[Listed entries Boundary: Start]
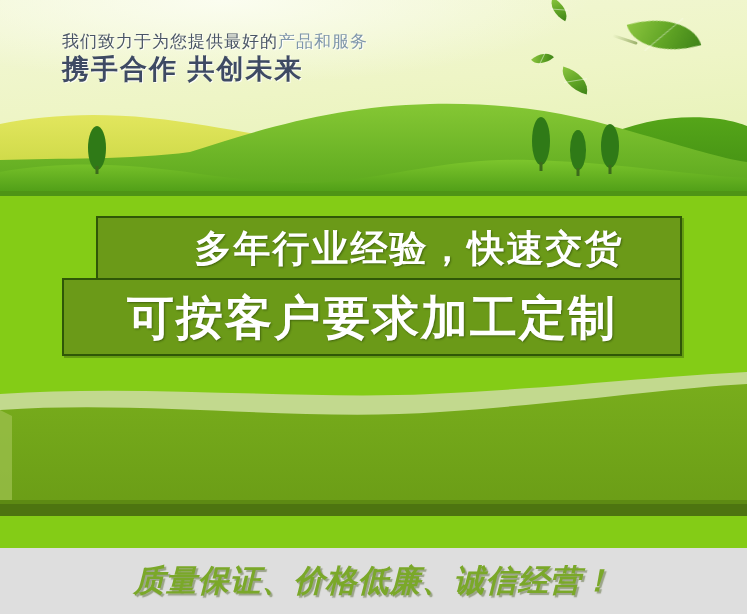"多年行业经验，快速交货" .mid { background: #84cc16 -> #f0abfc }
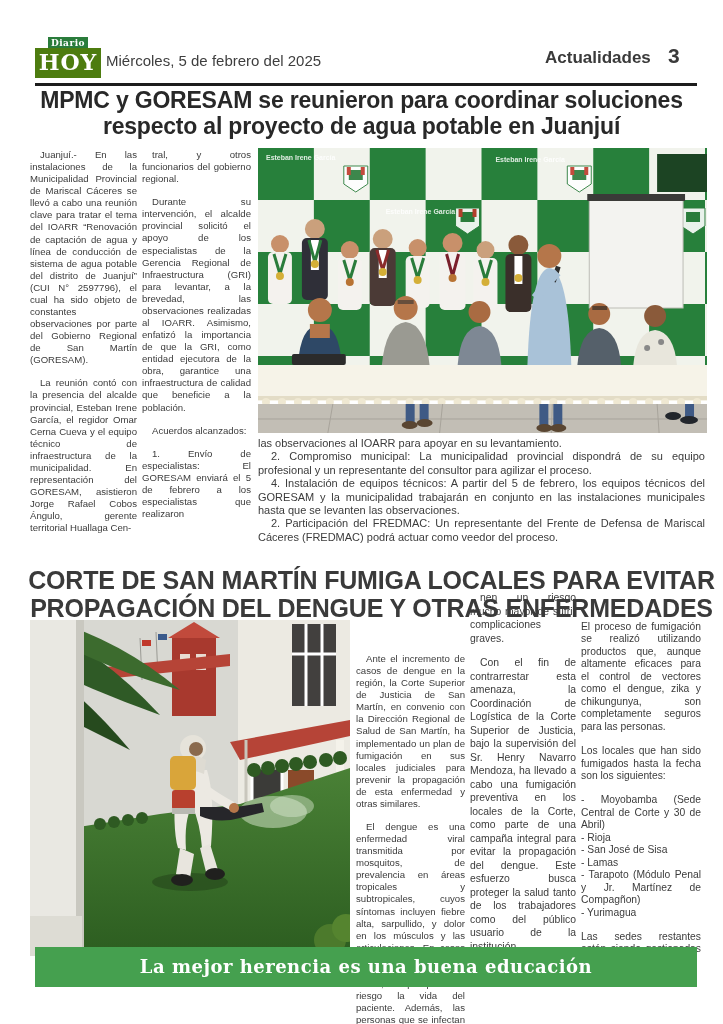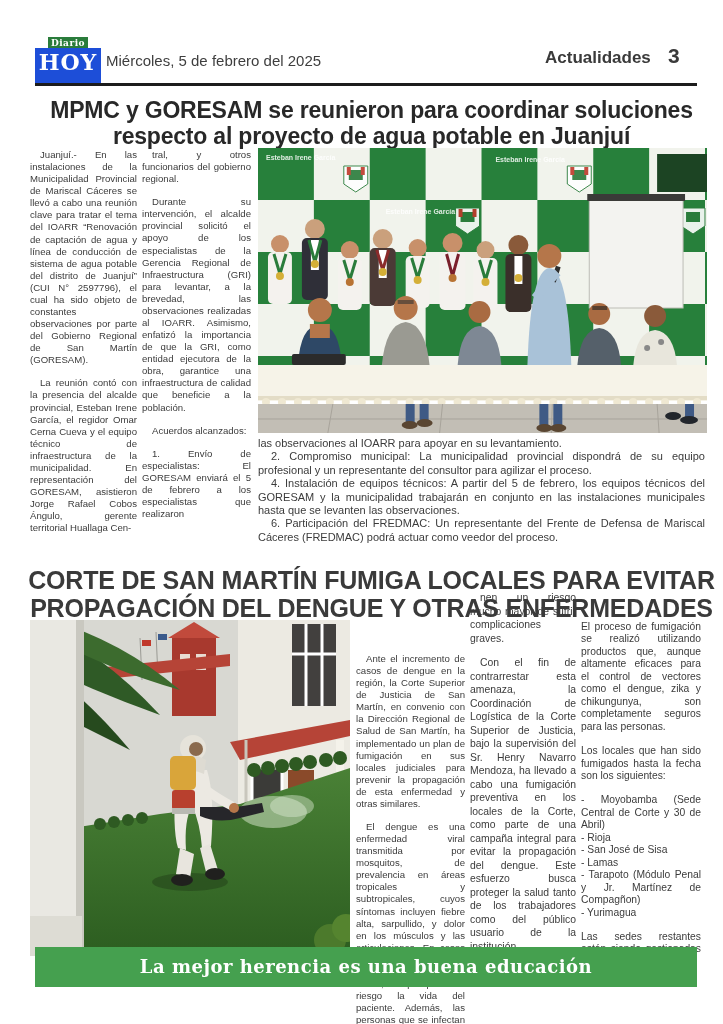"HOY" .hoy-box { background: #1d4ed8 -> #4d7c0f; padding: 1px 0 11px -> 1px 0 3px }
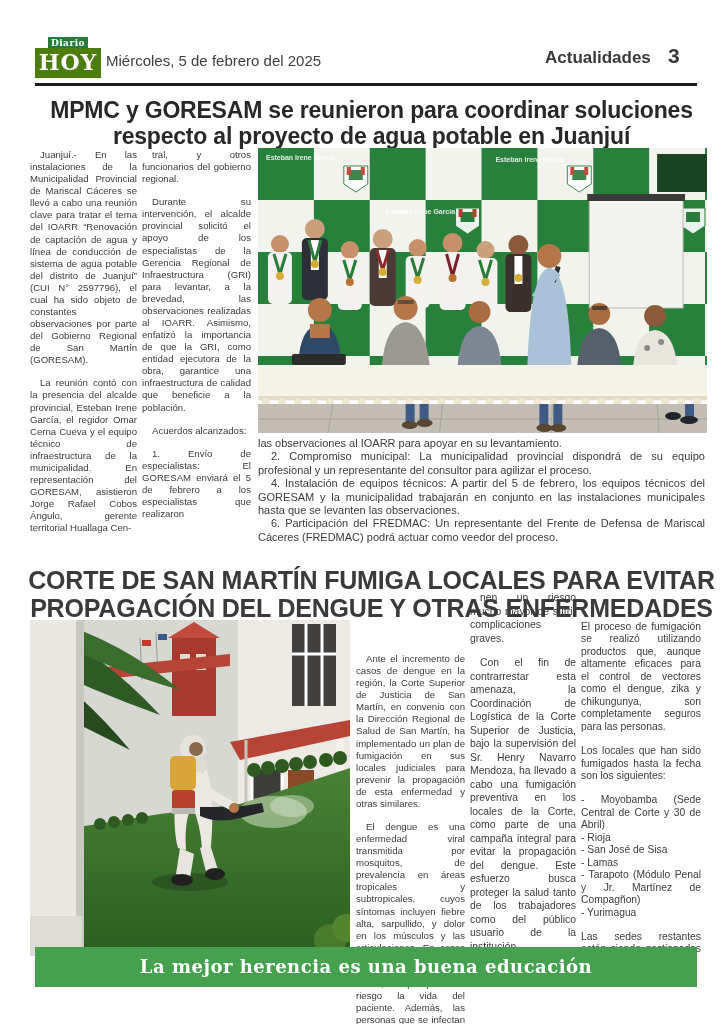"MPMC y GORESAM se reunieron" h1.headline1 { margin: 10px -> 0 }
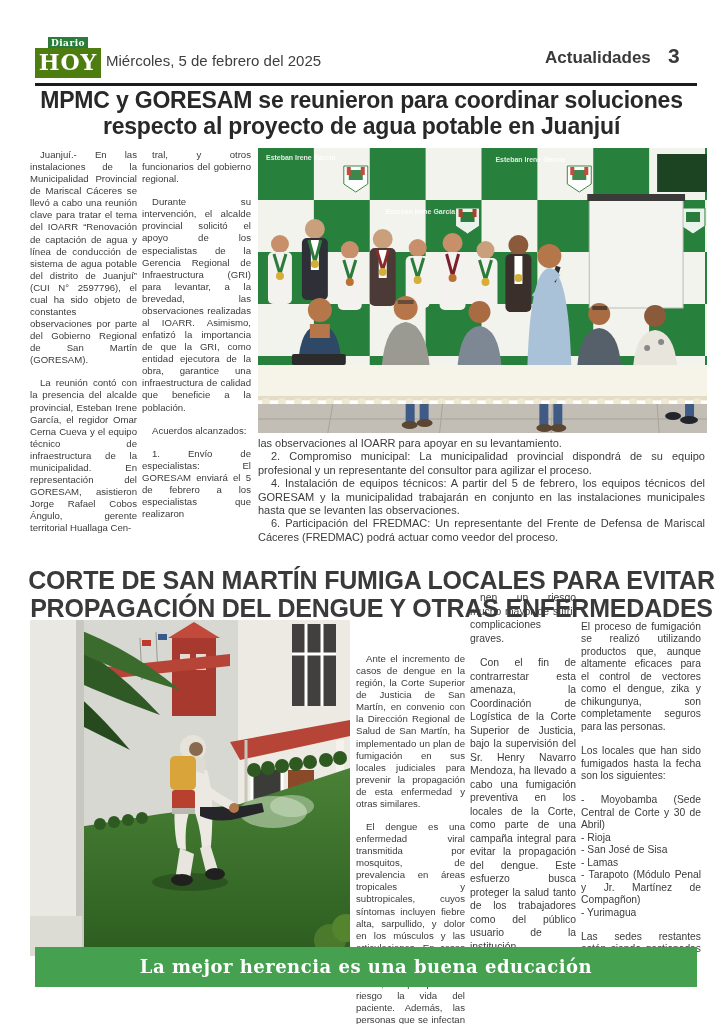"6. Participación del FREDMAC: Un" p { text: 6 -> 2 }
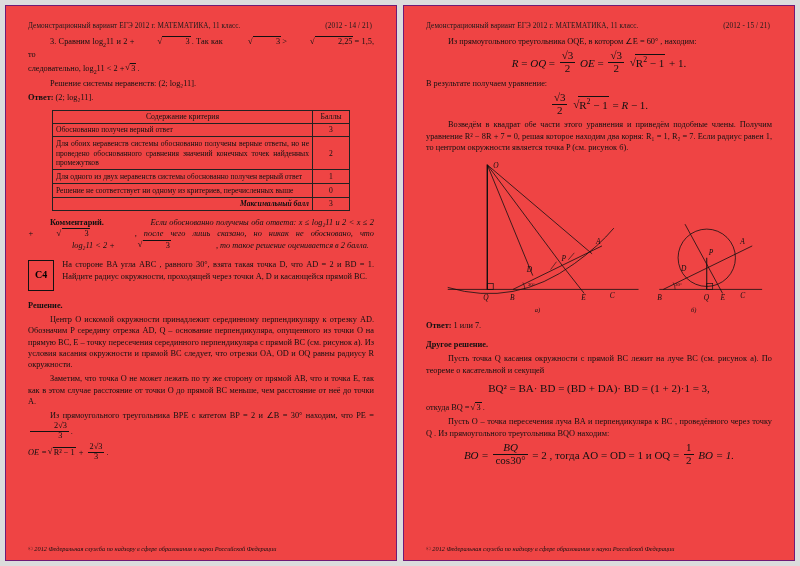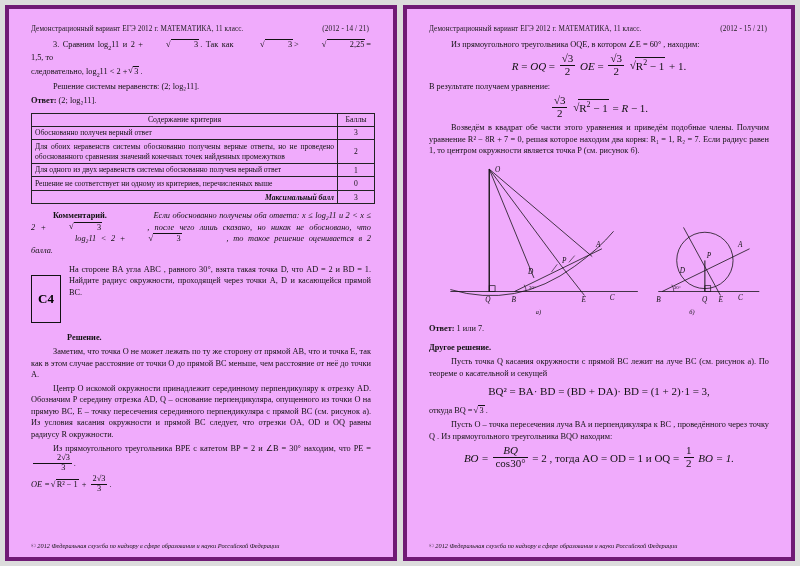"Демонстрационный вариант ЕГЭ 2012 г." .page { background: #f0abfc -> #ef4444; border: 4px solid #701a75 -> 1px solid #701a75 }
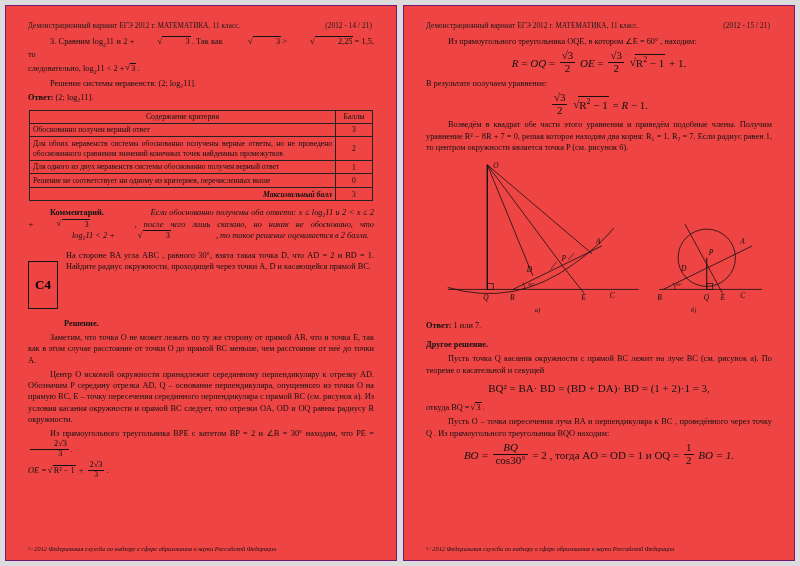"Содержание критерия" table.crit { width: 344px -> 298px }
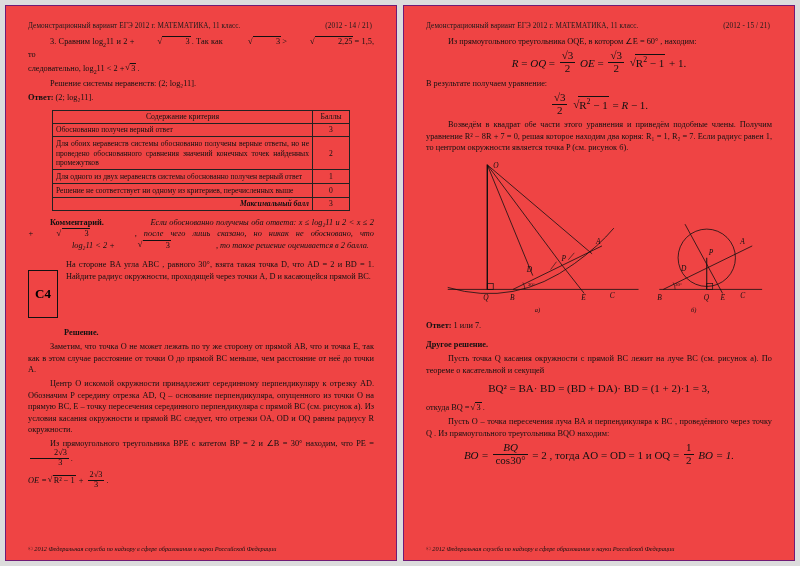"C4" .task-badge { font-size: 13px -> 10px; margin-top: 11px -> 1px; padding: 15px 6px -> 8px 6px }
[Listed entries Boundary: End]
▸ What is required
Would you restate word for word only the lines from the one containing "width: 344px ->" to the final line of the material, both ends included, without any pictures?

▸ Exercise output
"Содержание критерия" table.crit { width: 344px -> 298px }
"C4" .task-badge { font-size: 13px -> 10px; margin-top: 11px -> 1px; padding: 15px 6px -> 8px 6px }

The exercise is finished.